28. Rosary Island, translated from Isla del Rosario, is the name given by Mourelle to a 0.7 mile long island in San Christoval Channel. The Russians called it "Ostrov del Rozario". The reason of the name is commemorative as it honored the flagship Princesa, also known as Nuestra Señora del Rosario (Our Lady of the Rosary) commanded by Don Ignacio de Arteaga during the 1779 expedition.

29. Hermanos Islands (The Brothers). Sometimes spelled Hermagos, which is obviously a mistake. Inside San Christoval Channel and southeast of Rosary Island is this group of islands named by Mourelle in 1775. M. Baker / J. McCormick in their survey published in 1906 referred to the islands as The Brothers but two years later it was changed to the Spanish original to avoid duplication with a group thus named 50 miles northeast of Sitka.

30. Ildefonso, Point was called Punta de San Yldefonso by Mourelle. It is the tip of a small island in San Alberto Bay and near the coast. At the time of its naming, San Ildefonso or La Granja was one of the most talked about spots in Spain as the Spanish Bourbons were trying to reproduce there, in the mountains of Guadarrama, the grandeur of Versailles. Ildephonsus was a Visigothic saint, "one of the greatest glories of the Spanish church" according to Butler's Lives of the Saints. 8th ed. New York, 1968. His feast is celebrated on January 23.

31. Sombrero Island (Hat). This 750 square feet island with its crown of reefs gave the Mourelle expedition of 1779 the impression of a big Mexican hat dropped on the water and so they called it El Sombrero. In other maps it has been called Sobrero which has no meaning in Spanish and Sombrero Islet.

32. San Alberto Bay (St. Albert) It is the bay in front of Klawock and Craig. Also called Seno de San Alberto (St. Albert's Inlet) by Mourelle and "Guba San Alverto" by the Russians. There are 15 Saint and 8 Blessed Alberts listed in the Martyrology but none assigned to the 24th of May when Mourelle says they entered this bay of so many islands. Blessed Albert of Bologna's feast is on May 20th and Saint Albert of Csanad's on May 28th. The most venerated by the Spaniards is Saint Albert Magnus but his day falls on November 15. Perhaps the naming was for the patron saint of one of the sailors who accompanied Mourelle's expedition.

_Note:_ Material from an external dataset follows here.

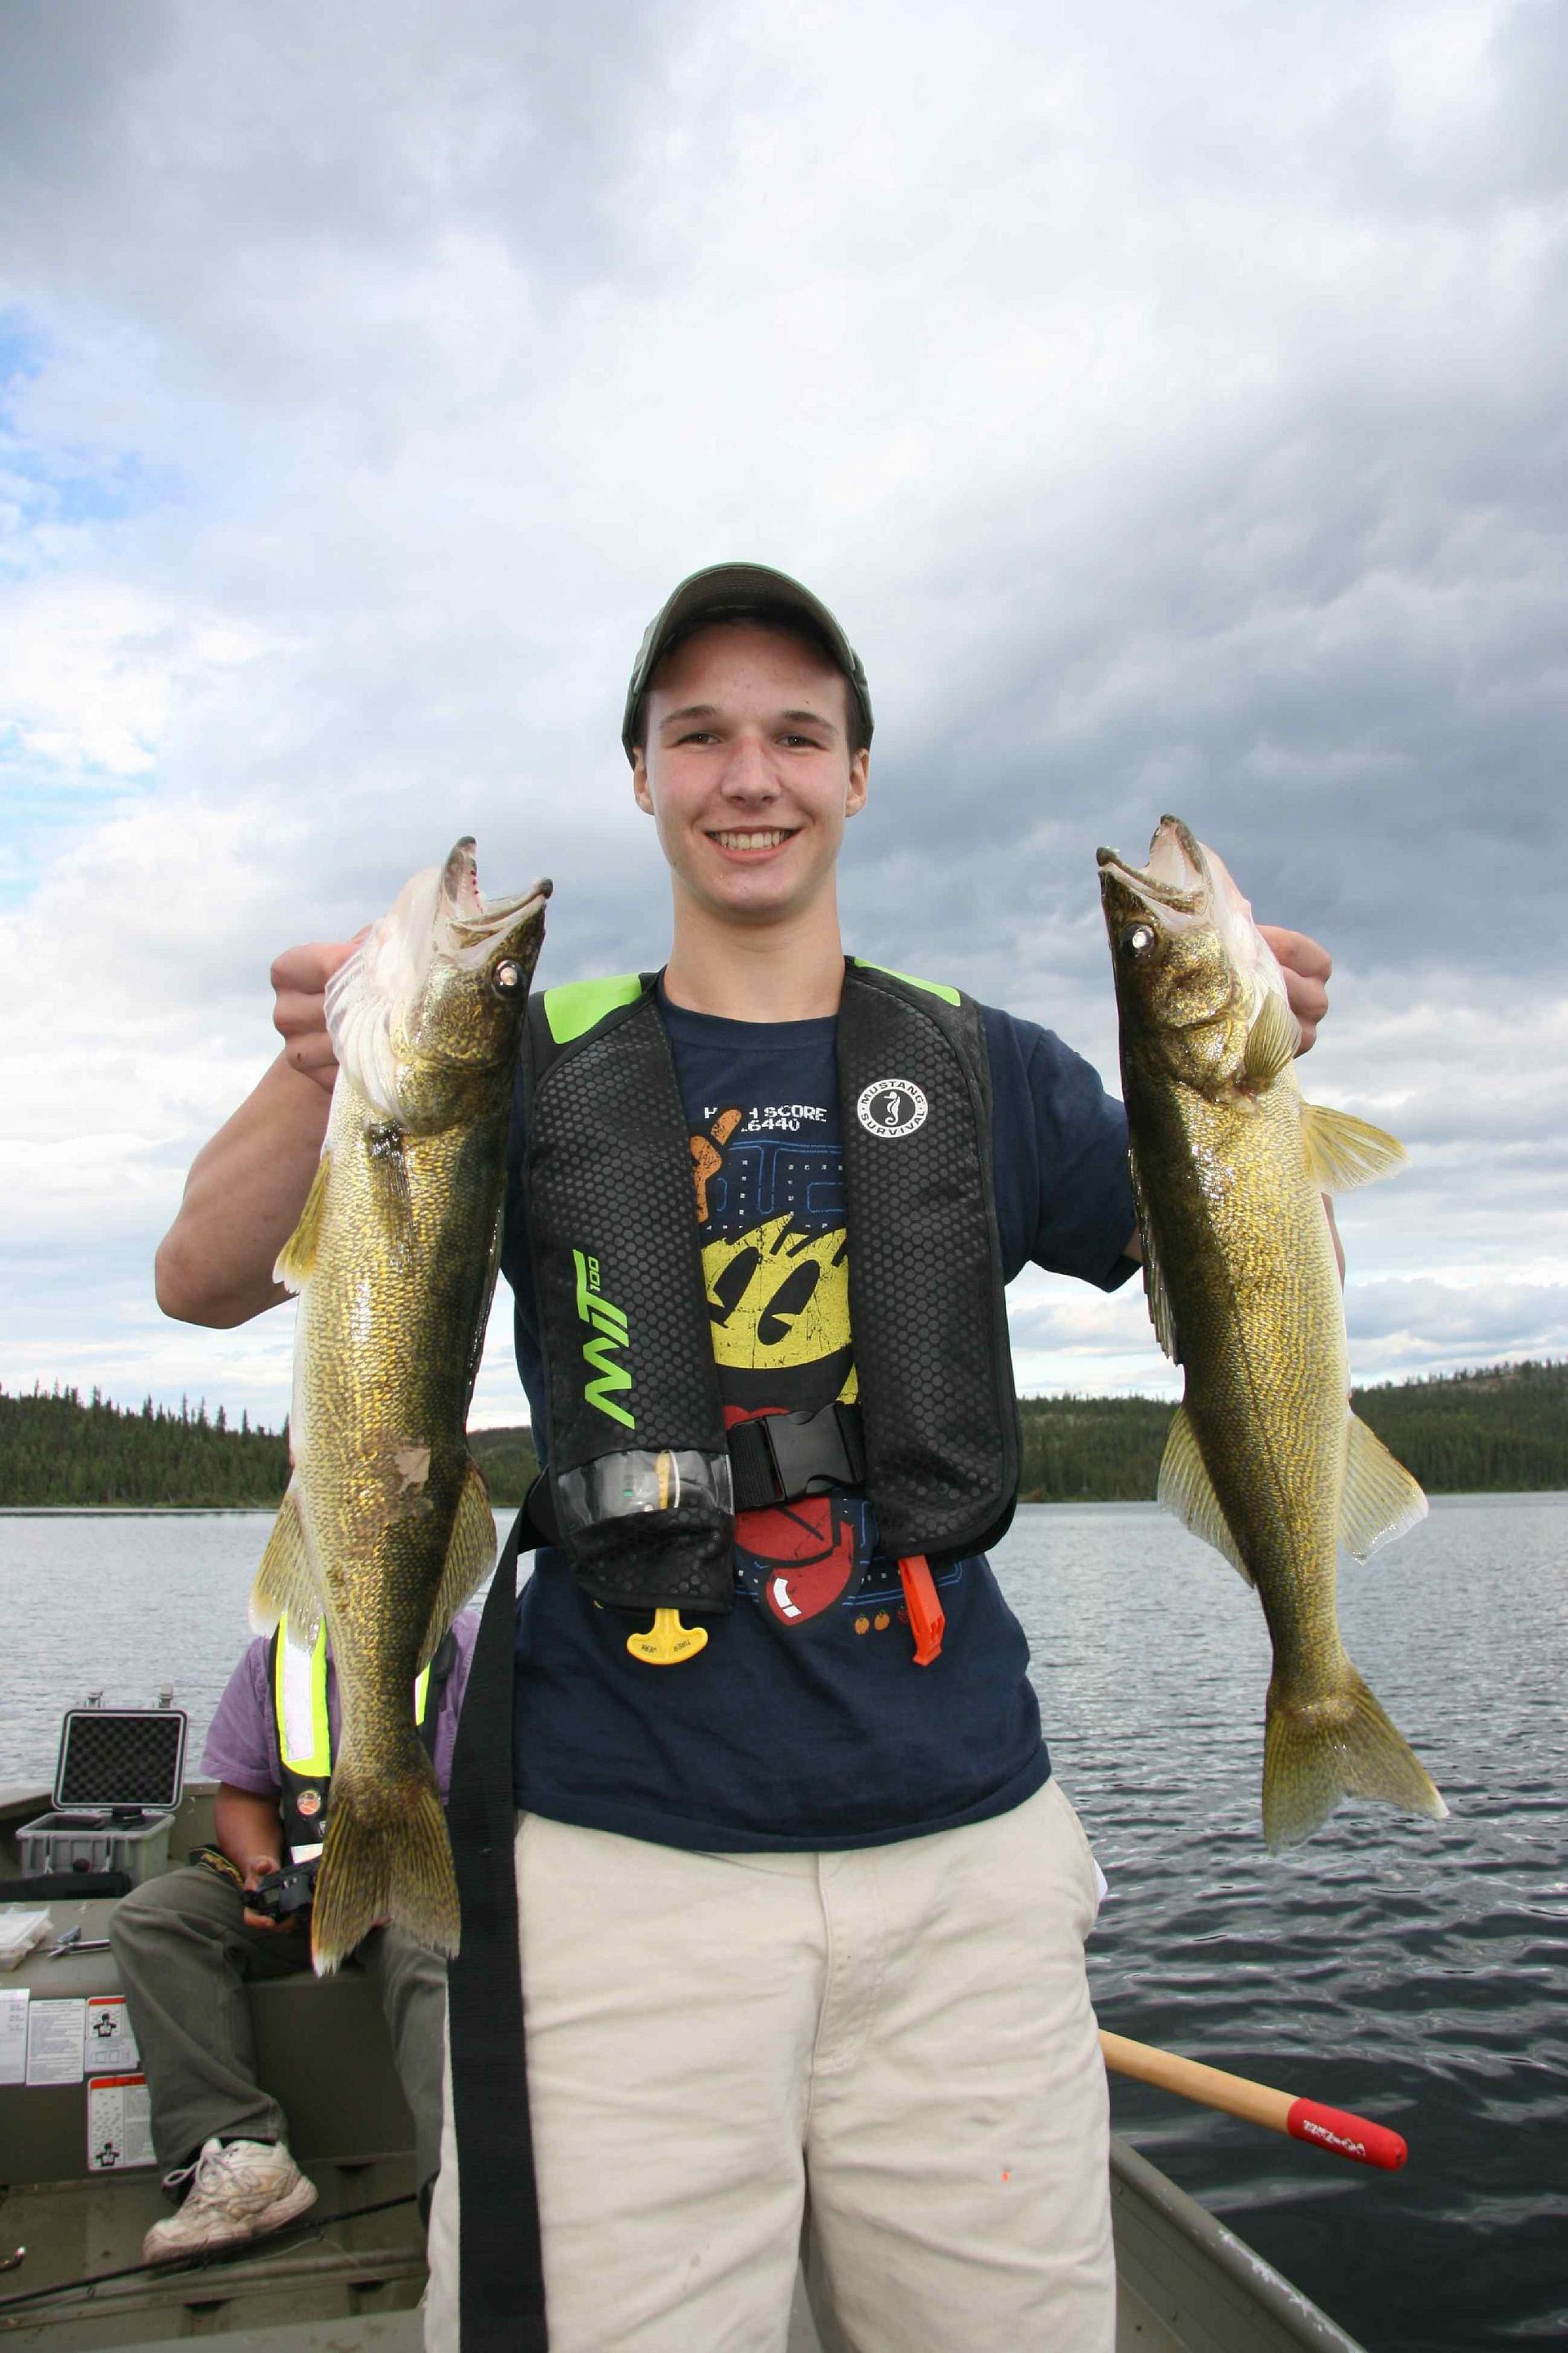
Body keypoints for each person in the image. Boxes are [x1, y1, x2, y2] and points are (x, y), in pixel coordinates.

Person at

33. Alberto Islands is the de-sanctified name for a group of small islands in the same bay. It was given by Lt. Cmdr. Jefferson. F. Moser of the United States Navy (USN) in 1897.

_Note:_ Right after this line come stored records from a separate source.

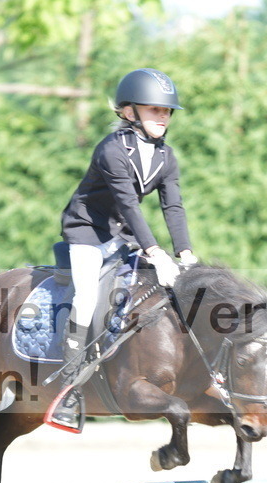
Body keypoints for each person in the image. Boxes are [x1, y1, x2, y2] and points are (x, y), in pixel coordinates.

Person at [44, 67, 198, 432]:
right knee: (85, 297)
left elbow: (172, 207)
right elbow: (129, 204)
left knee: (153, 292)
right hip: (87, 231)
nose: (163, 117)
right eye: (153, 110)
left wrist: (186, 254)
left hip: (122, 234)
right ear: (130, 112)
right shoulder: (112, 150)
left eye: (166, 111)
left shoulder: (166, 156)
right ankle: (68, 390)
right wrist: (157, 252)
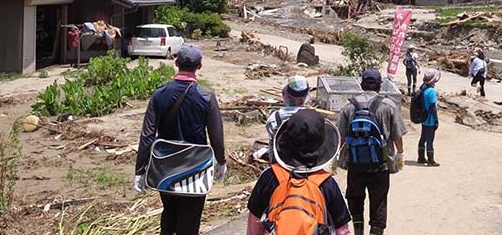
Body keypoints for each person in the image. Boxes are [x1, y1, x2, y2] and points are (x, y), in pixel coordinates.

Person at [134, 45, 227, 235]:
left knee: (169, 213)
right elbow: (216, 135)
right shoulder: (207, 96)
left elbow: (147, 135)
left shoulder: (159, 94)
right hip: (196, 167)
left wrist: (140, 170)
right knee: (190, 220)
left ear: (176, 63)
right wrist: (221, 161)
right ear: (199, 66)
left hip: (165, 167)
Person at [246, 109, 352, 234]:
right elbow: (342, 231)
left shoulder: (269, 177)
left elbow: (253, 228)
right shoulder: (327, 183)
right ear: (321, 143)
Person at [338, 69, 406, 235]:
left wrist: (337, 158)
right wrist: (399, 154)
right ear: (379, 85)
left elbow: (342, 136)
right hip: (380, 165)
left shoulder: (349, 106)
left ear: (361, 84)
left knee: (355, 199)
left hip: (355, 164)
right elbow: (397, 135)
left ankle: (358, 231)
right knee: (379, 202)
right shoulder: (389, 105)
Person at [265, 75, 310, 162]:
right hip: (306, 164)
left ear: (286, 95)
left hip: (280, 164)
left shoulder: (274, 118)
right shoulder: (314, 118)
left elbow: (272, 138)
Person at [417, 68, 441, 167]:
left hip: (424, 118)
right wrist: (436, 120)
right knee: (430, 139)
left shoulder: (423, 88)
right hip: (430, 119)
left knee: (423, 138)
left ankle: (421, 157)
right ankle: (431, 160)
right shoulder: (431, 91)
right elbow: (433, 107)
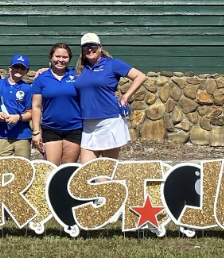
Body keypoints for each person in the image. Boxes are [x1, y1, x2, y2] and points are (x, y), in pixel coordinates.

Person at [74, 32, 147, 162]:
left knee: (106, 170)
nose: (90, 49)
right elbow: (63, 74)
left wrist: (125, 96)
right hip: (88, 123)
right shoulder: (80, 69)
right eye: (86, 47)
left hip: (109, 121)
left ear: (100, 47)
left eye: (93, 46)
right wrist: (46, 70)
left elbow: (140, 76)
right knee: (86, 169)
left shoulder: (112, 64)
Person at [29, 43, 83, 164]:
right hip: (51, 128)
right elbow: (36, 107)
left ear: (69, 59)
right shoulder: (41, 78)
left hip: (74, 128)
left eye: (65, 57)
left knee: (67, 169)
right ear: (51, 57)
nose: (61, 60)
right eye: (57, 56)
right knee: (51, 168)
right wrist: (36, 132)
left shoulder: (76, 75)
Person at [0, 55, 35, 158]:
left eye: (22, 68)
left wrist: (18, 117)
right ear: (10, 67)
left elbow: (31, 112)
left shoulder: (27, 88)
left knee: (23, 168)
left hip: (23, 136)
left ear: (26, 71)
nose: (19, 70)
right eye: (16, 66)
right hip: (3, 135)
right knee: (2, 166)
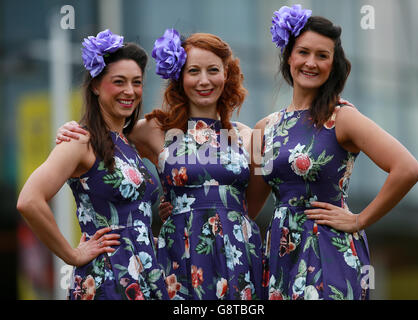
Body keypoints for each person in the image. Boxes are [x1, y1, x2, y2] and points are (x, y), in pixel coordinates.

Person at [55, 30, 264, 300]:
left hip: (238, 253)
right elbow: (107, 135)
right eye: (193, 71)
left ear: (227, 74)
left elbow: (256, 204)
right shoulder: (153, 130)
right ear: (179, 77)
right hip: (178, 253)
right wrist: (72, 129)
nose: (204, 80)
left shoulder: (251, 137)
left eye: (213, 70)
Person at [246, 4, 418, 300]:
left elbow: (408, 168)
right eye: (303, 52)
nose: (311, 62)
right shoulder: (263, 128)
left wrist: (359, 220)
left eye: (322, 55)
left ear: (332, 64)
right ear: (289, 56)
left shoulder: (342, 117)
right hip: (281, 255)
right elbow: (248, 208)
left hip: (330, 250)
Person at [17, 29, 169, 300]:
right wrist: (72, 254)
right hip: (107, 276)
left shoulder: (129, 143)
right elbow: (29, 200)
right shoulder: (80, 141)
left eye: (136, 82)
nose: (129, 91)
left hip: (146, 272)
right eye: (119, 81)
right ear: (96, 86)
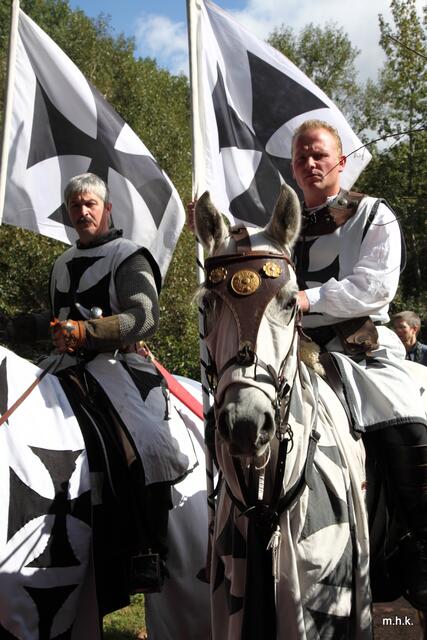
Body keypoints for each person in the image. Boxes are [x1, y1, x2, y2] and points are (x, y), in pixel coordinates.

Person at [0, 172, 197, 614]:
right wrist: (15, 326)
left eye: (90, 203)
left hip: (119, 367)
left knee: (144, 444)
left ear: (107, 209)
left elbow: (144, 317)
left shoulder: (129, 256)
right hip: (65, 368)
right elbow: (57, 319)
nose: (82, 211)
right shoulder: (62, 262)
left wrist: (87, 331)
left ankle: (147, 548)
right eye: (75, 206)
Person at [291, 119, 427, 610]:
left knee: (406, 415)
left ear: (341, 161)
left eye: (320, 154)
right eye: (302, 157)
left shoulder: (374, 213)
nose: (311, 163)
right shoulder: (283, 223)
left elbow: (375, 287)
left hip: (360, 348)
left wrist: (307, 299)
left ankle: (418, 542)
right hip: (294, 348)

34. Alberto Reef. It is actually a rock in San Alberto Bay and west of the islands bearing this name. It was reported as such for the first time by Edmund F. Dickins in 1907.

35. Parida Island (Born). This elongated island of 1250 feet seems cut in two and therefore it was called Isla Partida (Divided) by Mourelle but a misreading has given it the name it now carries.

36. Parida Island Reef. Half a mile south of Parida Island is this reef which received its name from the USC&GS in 1925 most probably for its closeness to the previous name.